La película propone una forma de narrar los últimos cincuenta años desde los bordes y las grietas, desde lo que quedó afuera de la históricamente relatado: marchas, exilios, casas, celebraciones o cámaras improvisadas que grabaron la vida cuando parecía no poder ser registrada. Cuyul busca esas imágenes, reactiva su potencia y las trae al presente, en ese gesto las cuida, las sostiene, les devuelte un espesor que permite que sigan viviendo. Al hacerlo, expone con nitidez la cara visible del país que nos quisieron vender: un Chile productivo, individualista, volcado al rendimiento y al éxito personal, que relegó al olvido el tejido social y cooperativo que alguna vez sostuvo a la comunidad. Los archivos periféricos que la directora convoca desbaratan esa ficción y develan su reverso. Permiten ver la otra historia -la que quedó oculta primero por la dictadura y luego por la transición- mostrando que, detrás de la superficie ordenada del país modelo del continente, “el jaguar latinoamericano”, persistía la capacidad de organizarse, de protestar y de imaginarse en colectivo.

Hay, además, un motivo que aparece una y otra vez: la palabra patria, país, nación. No como consignas ni como apelaciones grandilocuentes, sino como preguntas abiertas, heridas y afectos que se reviven en la intimidad del relato. La obra piensa políticamente esos términos porque para Cuyul no hay forma de convocar el archivo sin interrogar el espíritu de la nación. Allí se asoman la desafección que tantos llevamos, acumulada entre frustraciones históricas y desencantos cívicos, pero también la tenue alegría de una comunidad que, aunque golpeada, insiste en imaginarse a si misma. En ese gesto persistente, la película encuentra su propia fuerza, el mirar al pasado no para clausurarlo e ir más allá abriendo conversaciones que el país todavía no sabe cómo sostener.
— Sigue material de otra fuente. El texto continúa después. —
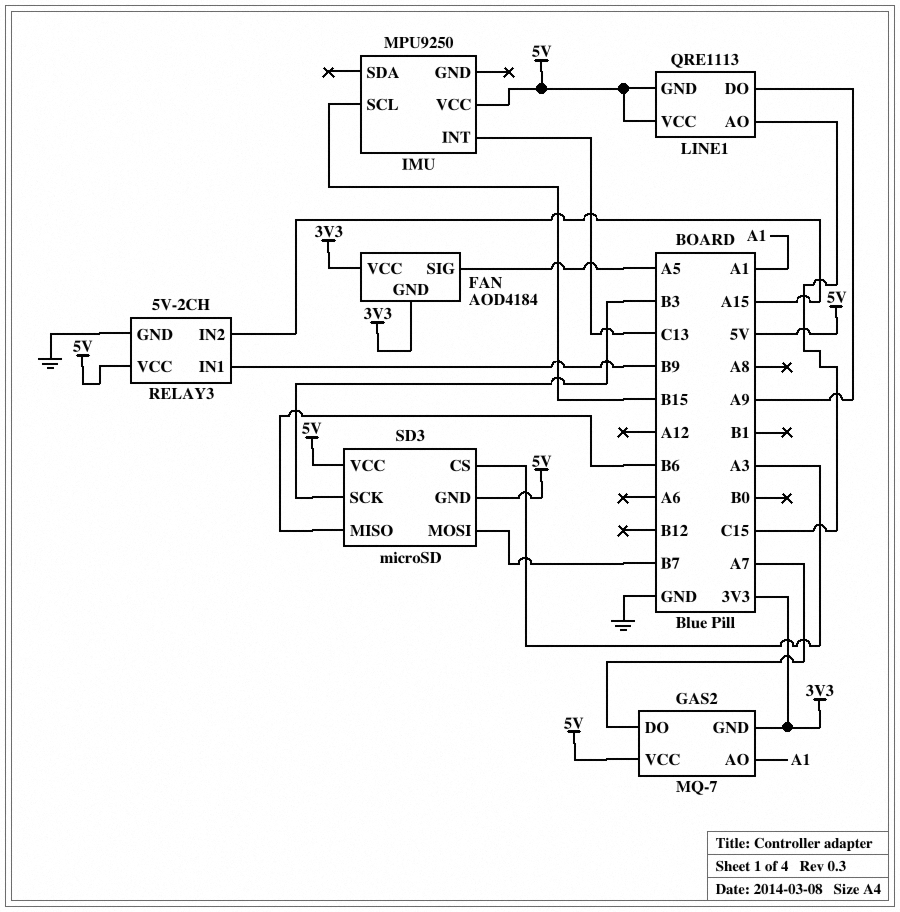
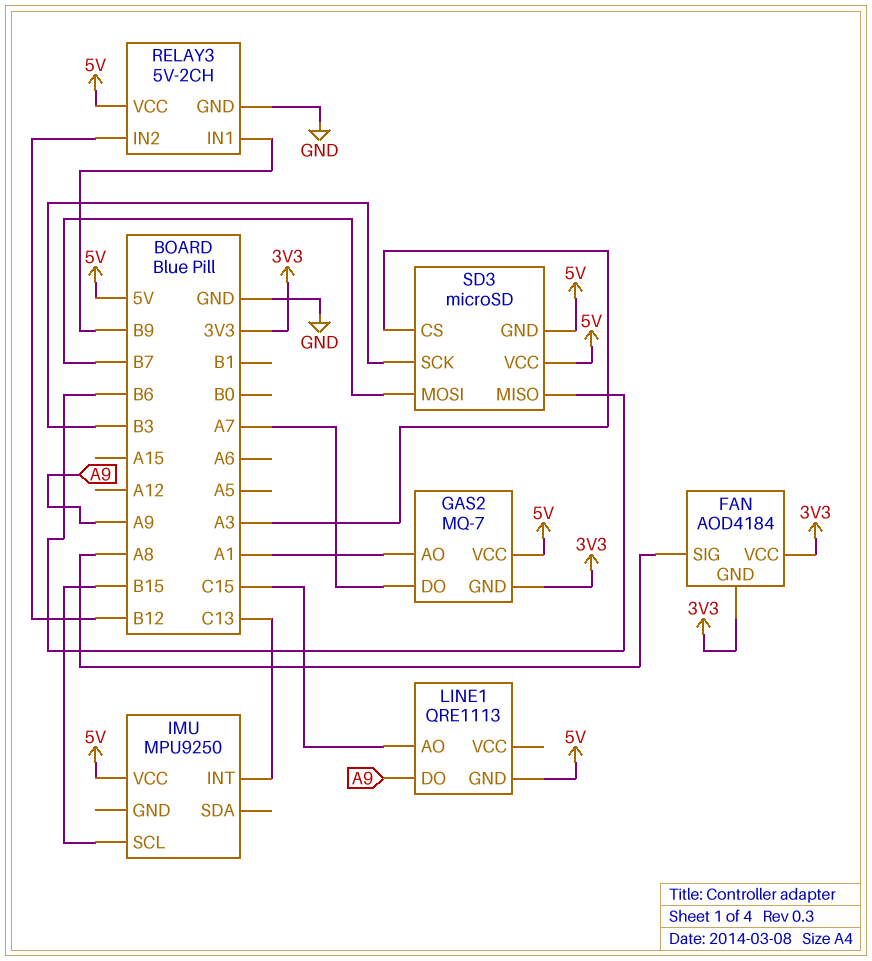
FAN pin SIG: A5 -> A8
LINE1 pin VCC: 5V -> none
RELAY3 pin IN2: A15 -> B12

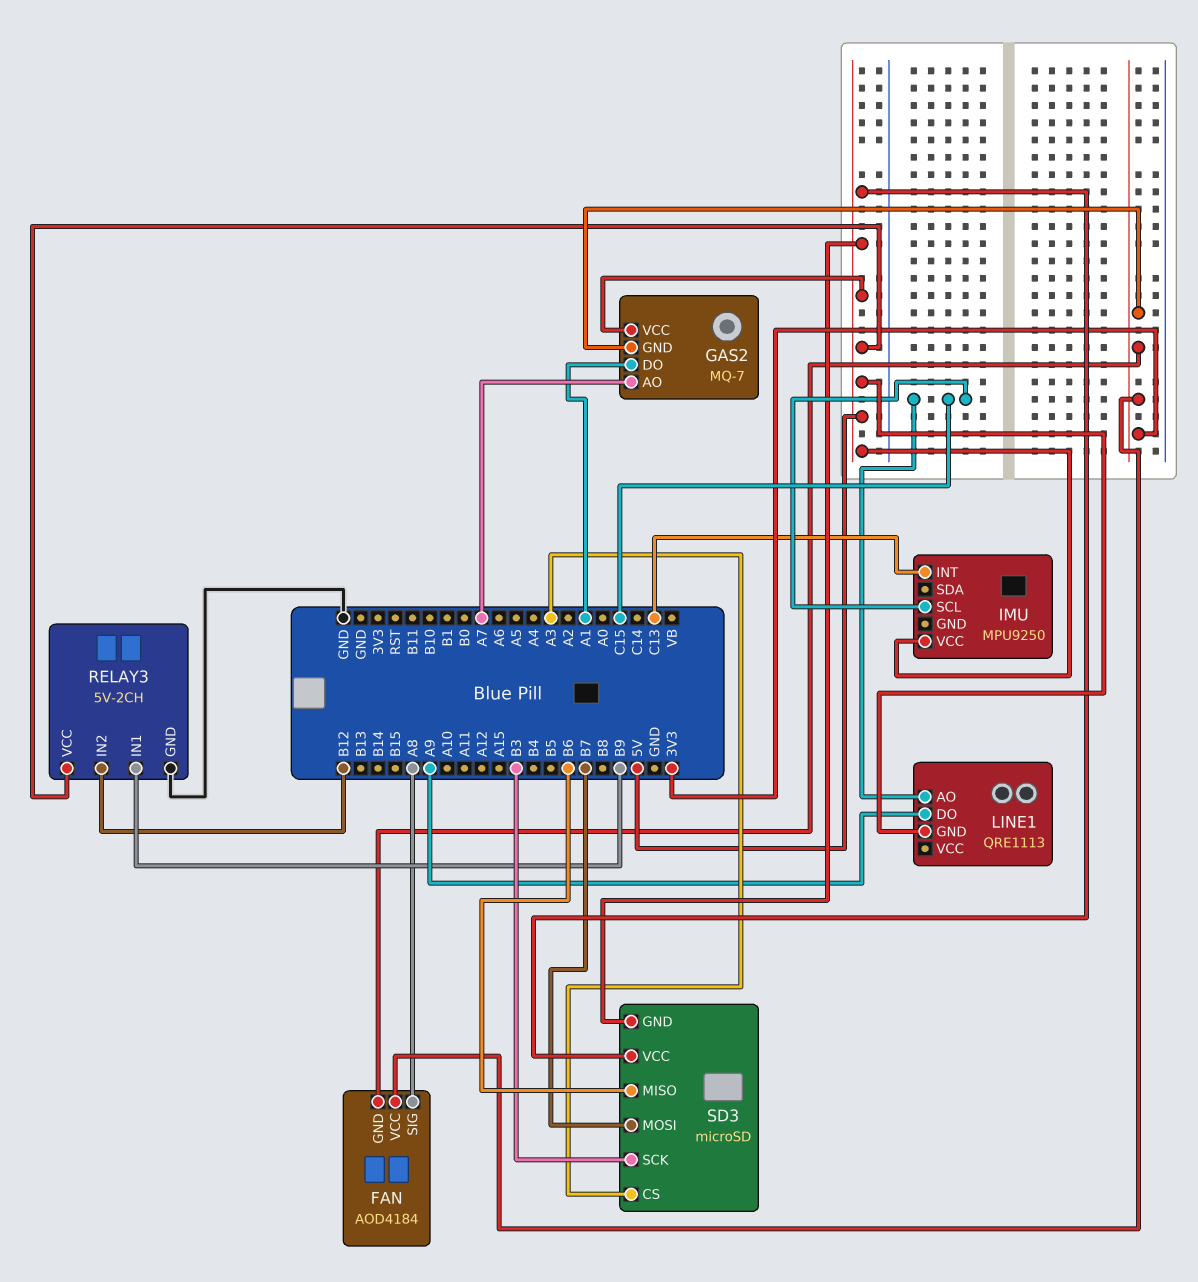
GAS2 pin AO: A1 -> A7
GAS2 pin DO: A7 -> A1
IMU pin SCL: B15 -> C15

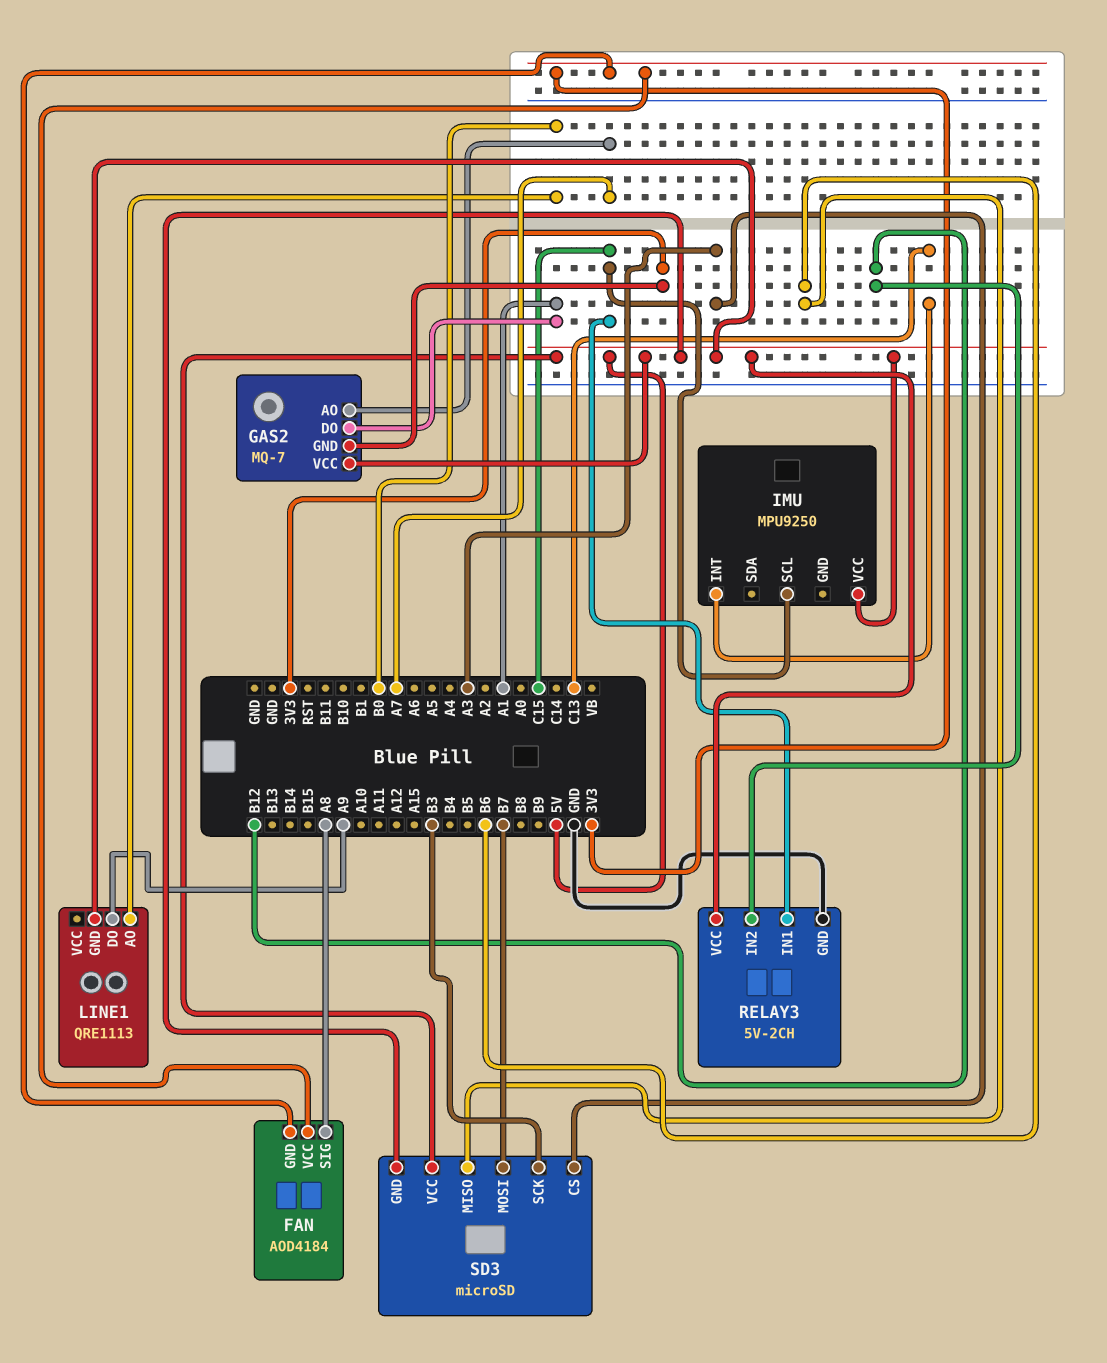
LINE1 pin AO: C15 -> B0
RELAY3 pin IN1: B9 -> C15

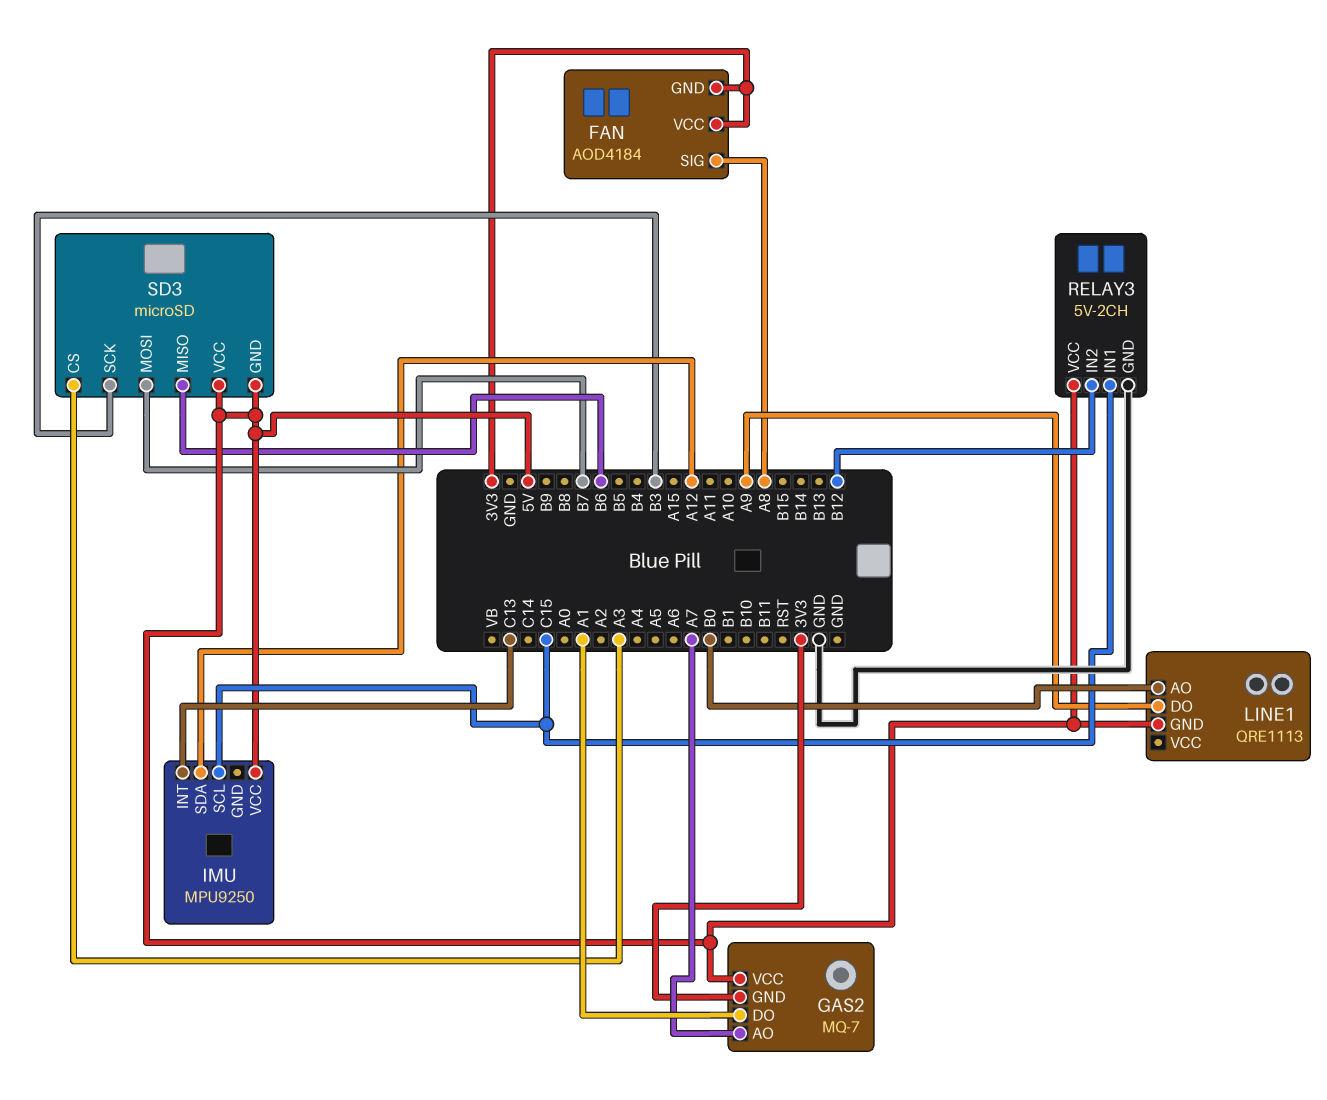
IMU pin SDA: none -> A12

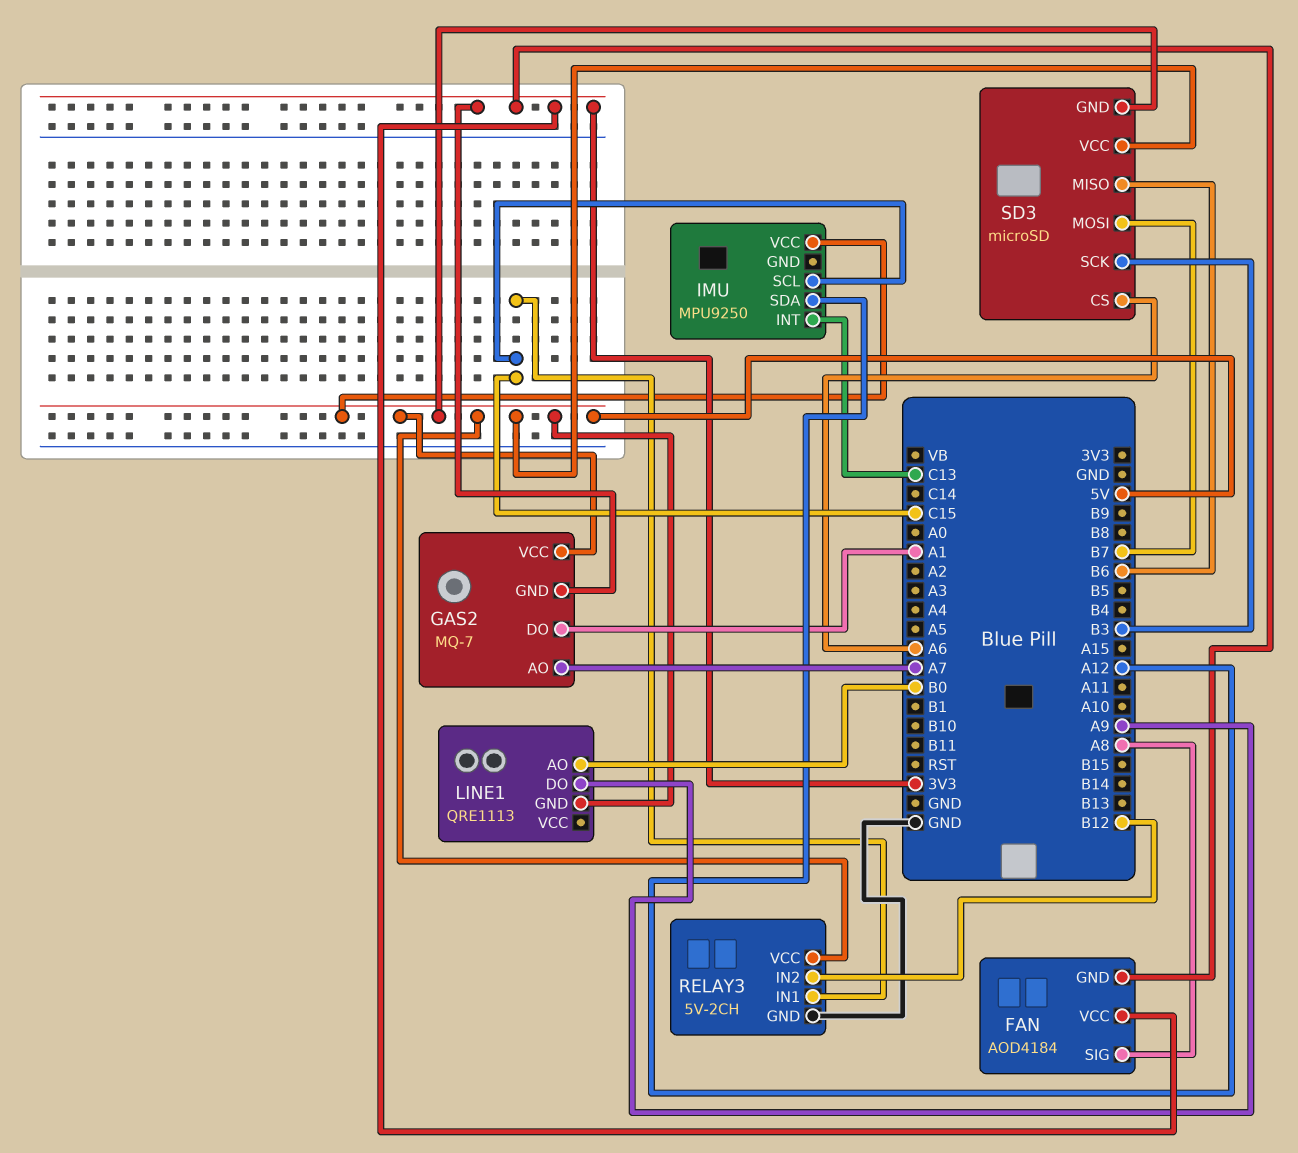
SD3 pin CS: A3 -> A6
Por eso, más que ofrecer una tesis cerrada sobre el país, la directora propone una disposición ensayística: mirar sin evasión, sostener lo que nos incomoda, cuidar lo que persiste y permitir que lo ausentado continúe interpelando nuestras preguntas presentes. Su potencia radica en mostrar que la imaginación política comienza, precisamente, en la manera en que vemos, en la atención a los detalles de las imágenes que heredamos, en la sensibilidad con las que disponemos relaciones y en la capacidad de desmontar los aparatos del estado que han moldeado una cultura visual particular y única. El film abre un espacio para reflexionar sobre otras miradas y, con ello, otras posibilidades de comprender y narrar el país.
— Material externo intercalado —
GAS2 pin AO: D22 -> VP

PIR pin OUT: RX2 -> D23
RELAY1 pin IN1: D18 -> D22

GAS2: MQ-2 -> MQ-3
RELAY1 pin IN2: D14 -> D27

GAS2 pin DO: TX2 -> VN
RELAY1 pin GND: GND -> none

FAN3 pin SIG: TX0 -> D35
¿Cuál será la vida que vendrá? Es una pregunta que nunca podremos responder del todo. Pero si seguimos las pistas que propone Cuyul, al menos podemos decidir desde dónde mirar. Su película sugiere que recordar con alegría, no desde la ingenuidad, sino desde la dignidad de las luchas que nos anteceden, es ya una posición política. Y que imaginar el futuro a colores, incluso cuando el presente se ensombrece y oscurece, no es un gesto de optimismo vacío, es un acto de resistencia. En ese cruce entre memoria y porvenir, La vida que vendrá ilumina algo fundamental: el devenir no está garantizado, pero sí puede ser disputado. Y que, tal vez, el primer paso sea atrevernos a volver a mirar nuevamente nuestra realidad con la lucidez que la película exige y con la esperanza que habilita. No para clausurar la historia, sino para mantener abiertas las preguntas sobre el espíritu del país que habitamos y sobre las formas en que todavía podemos imaginarnos juntos.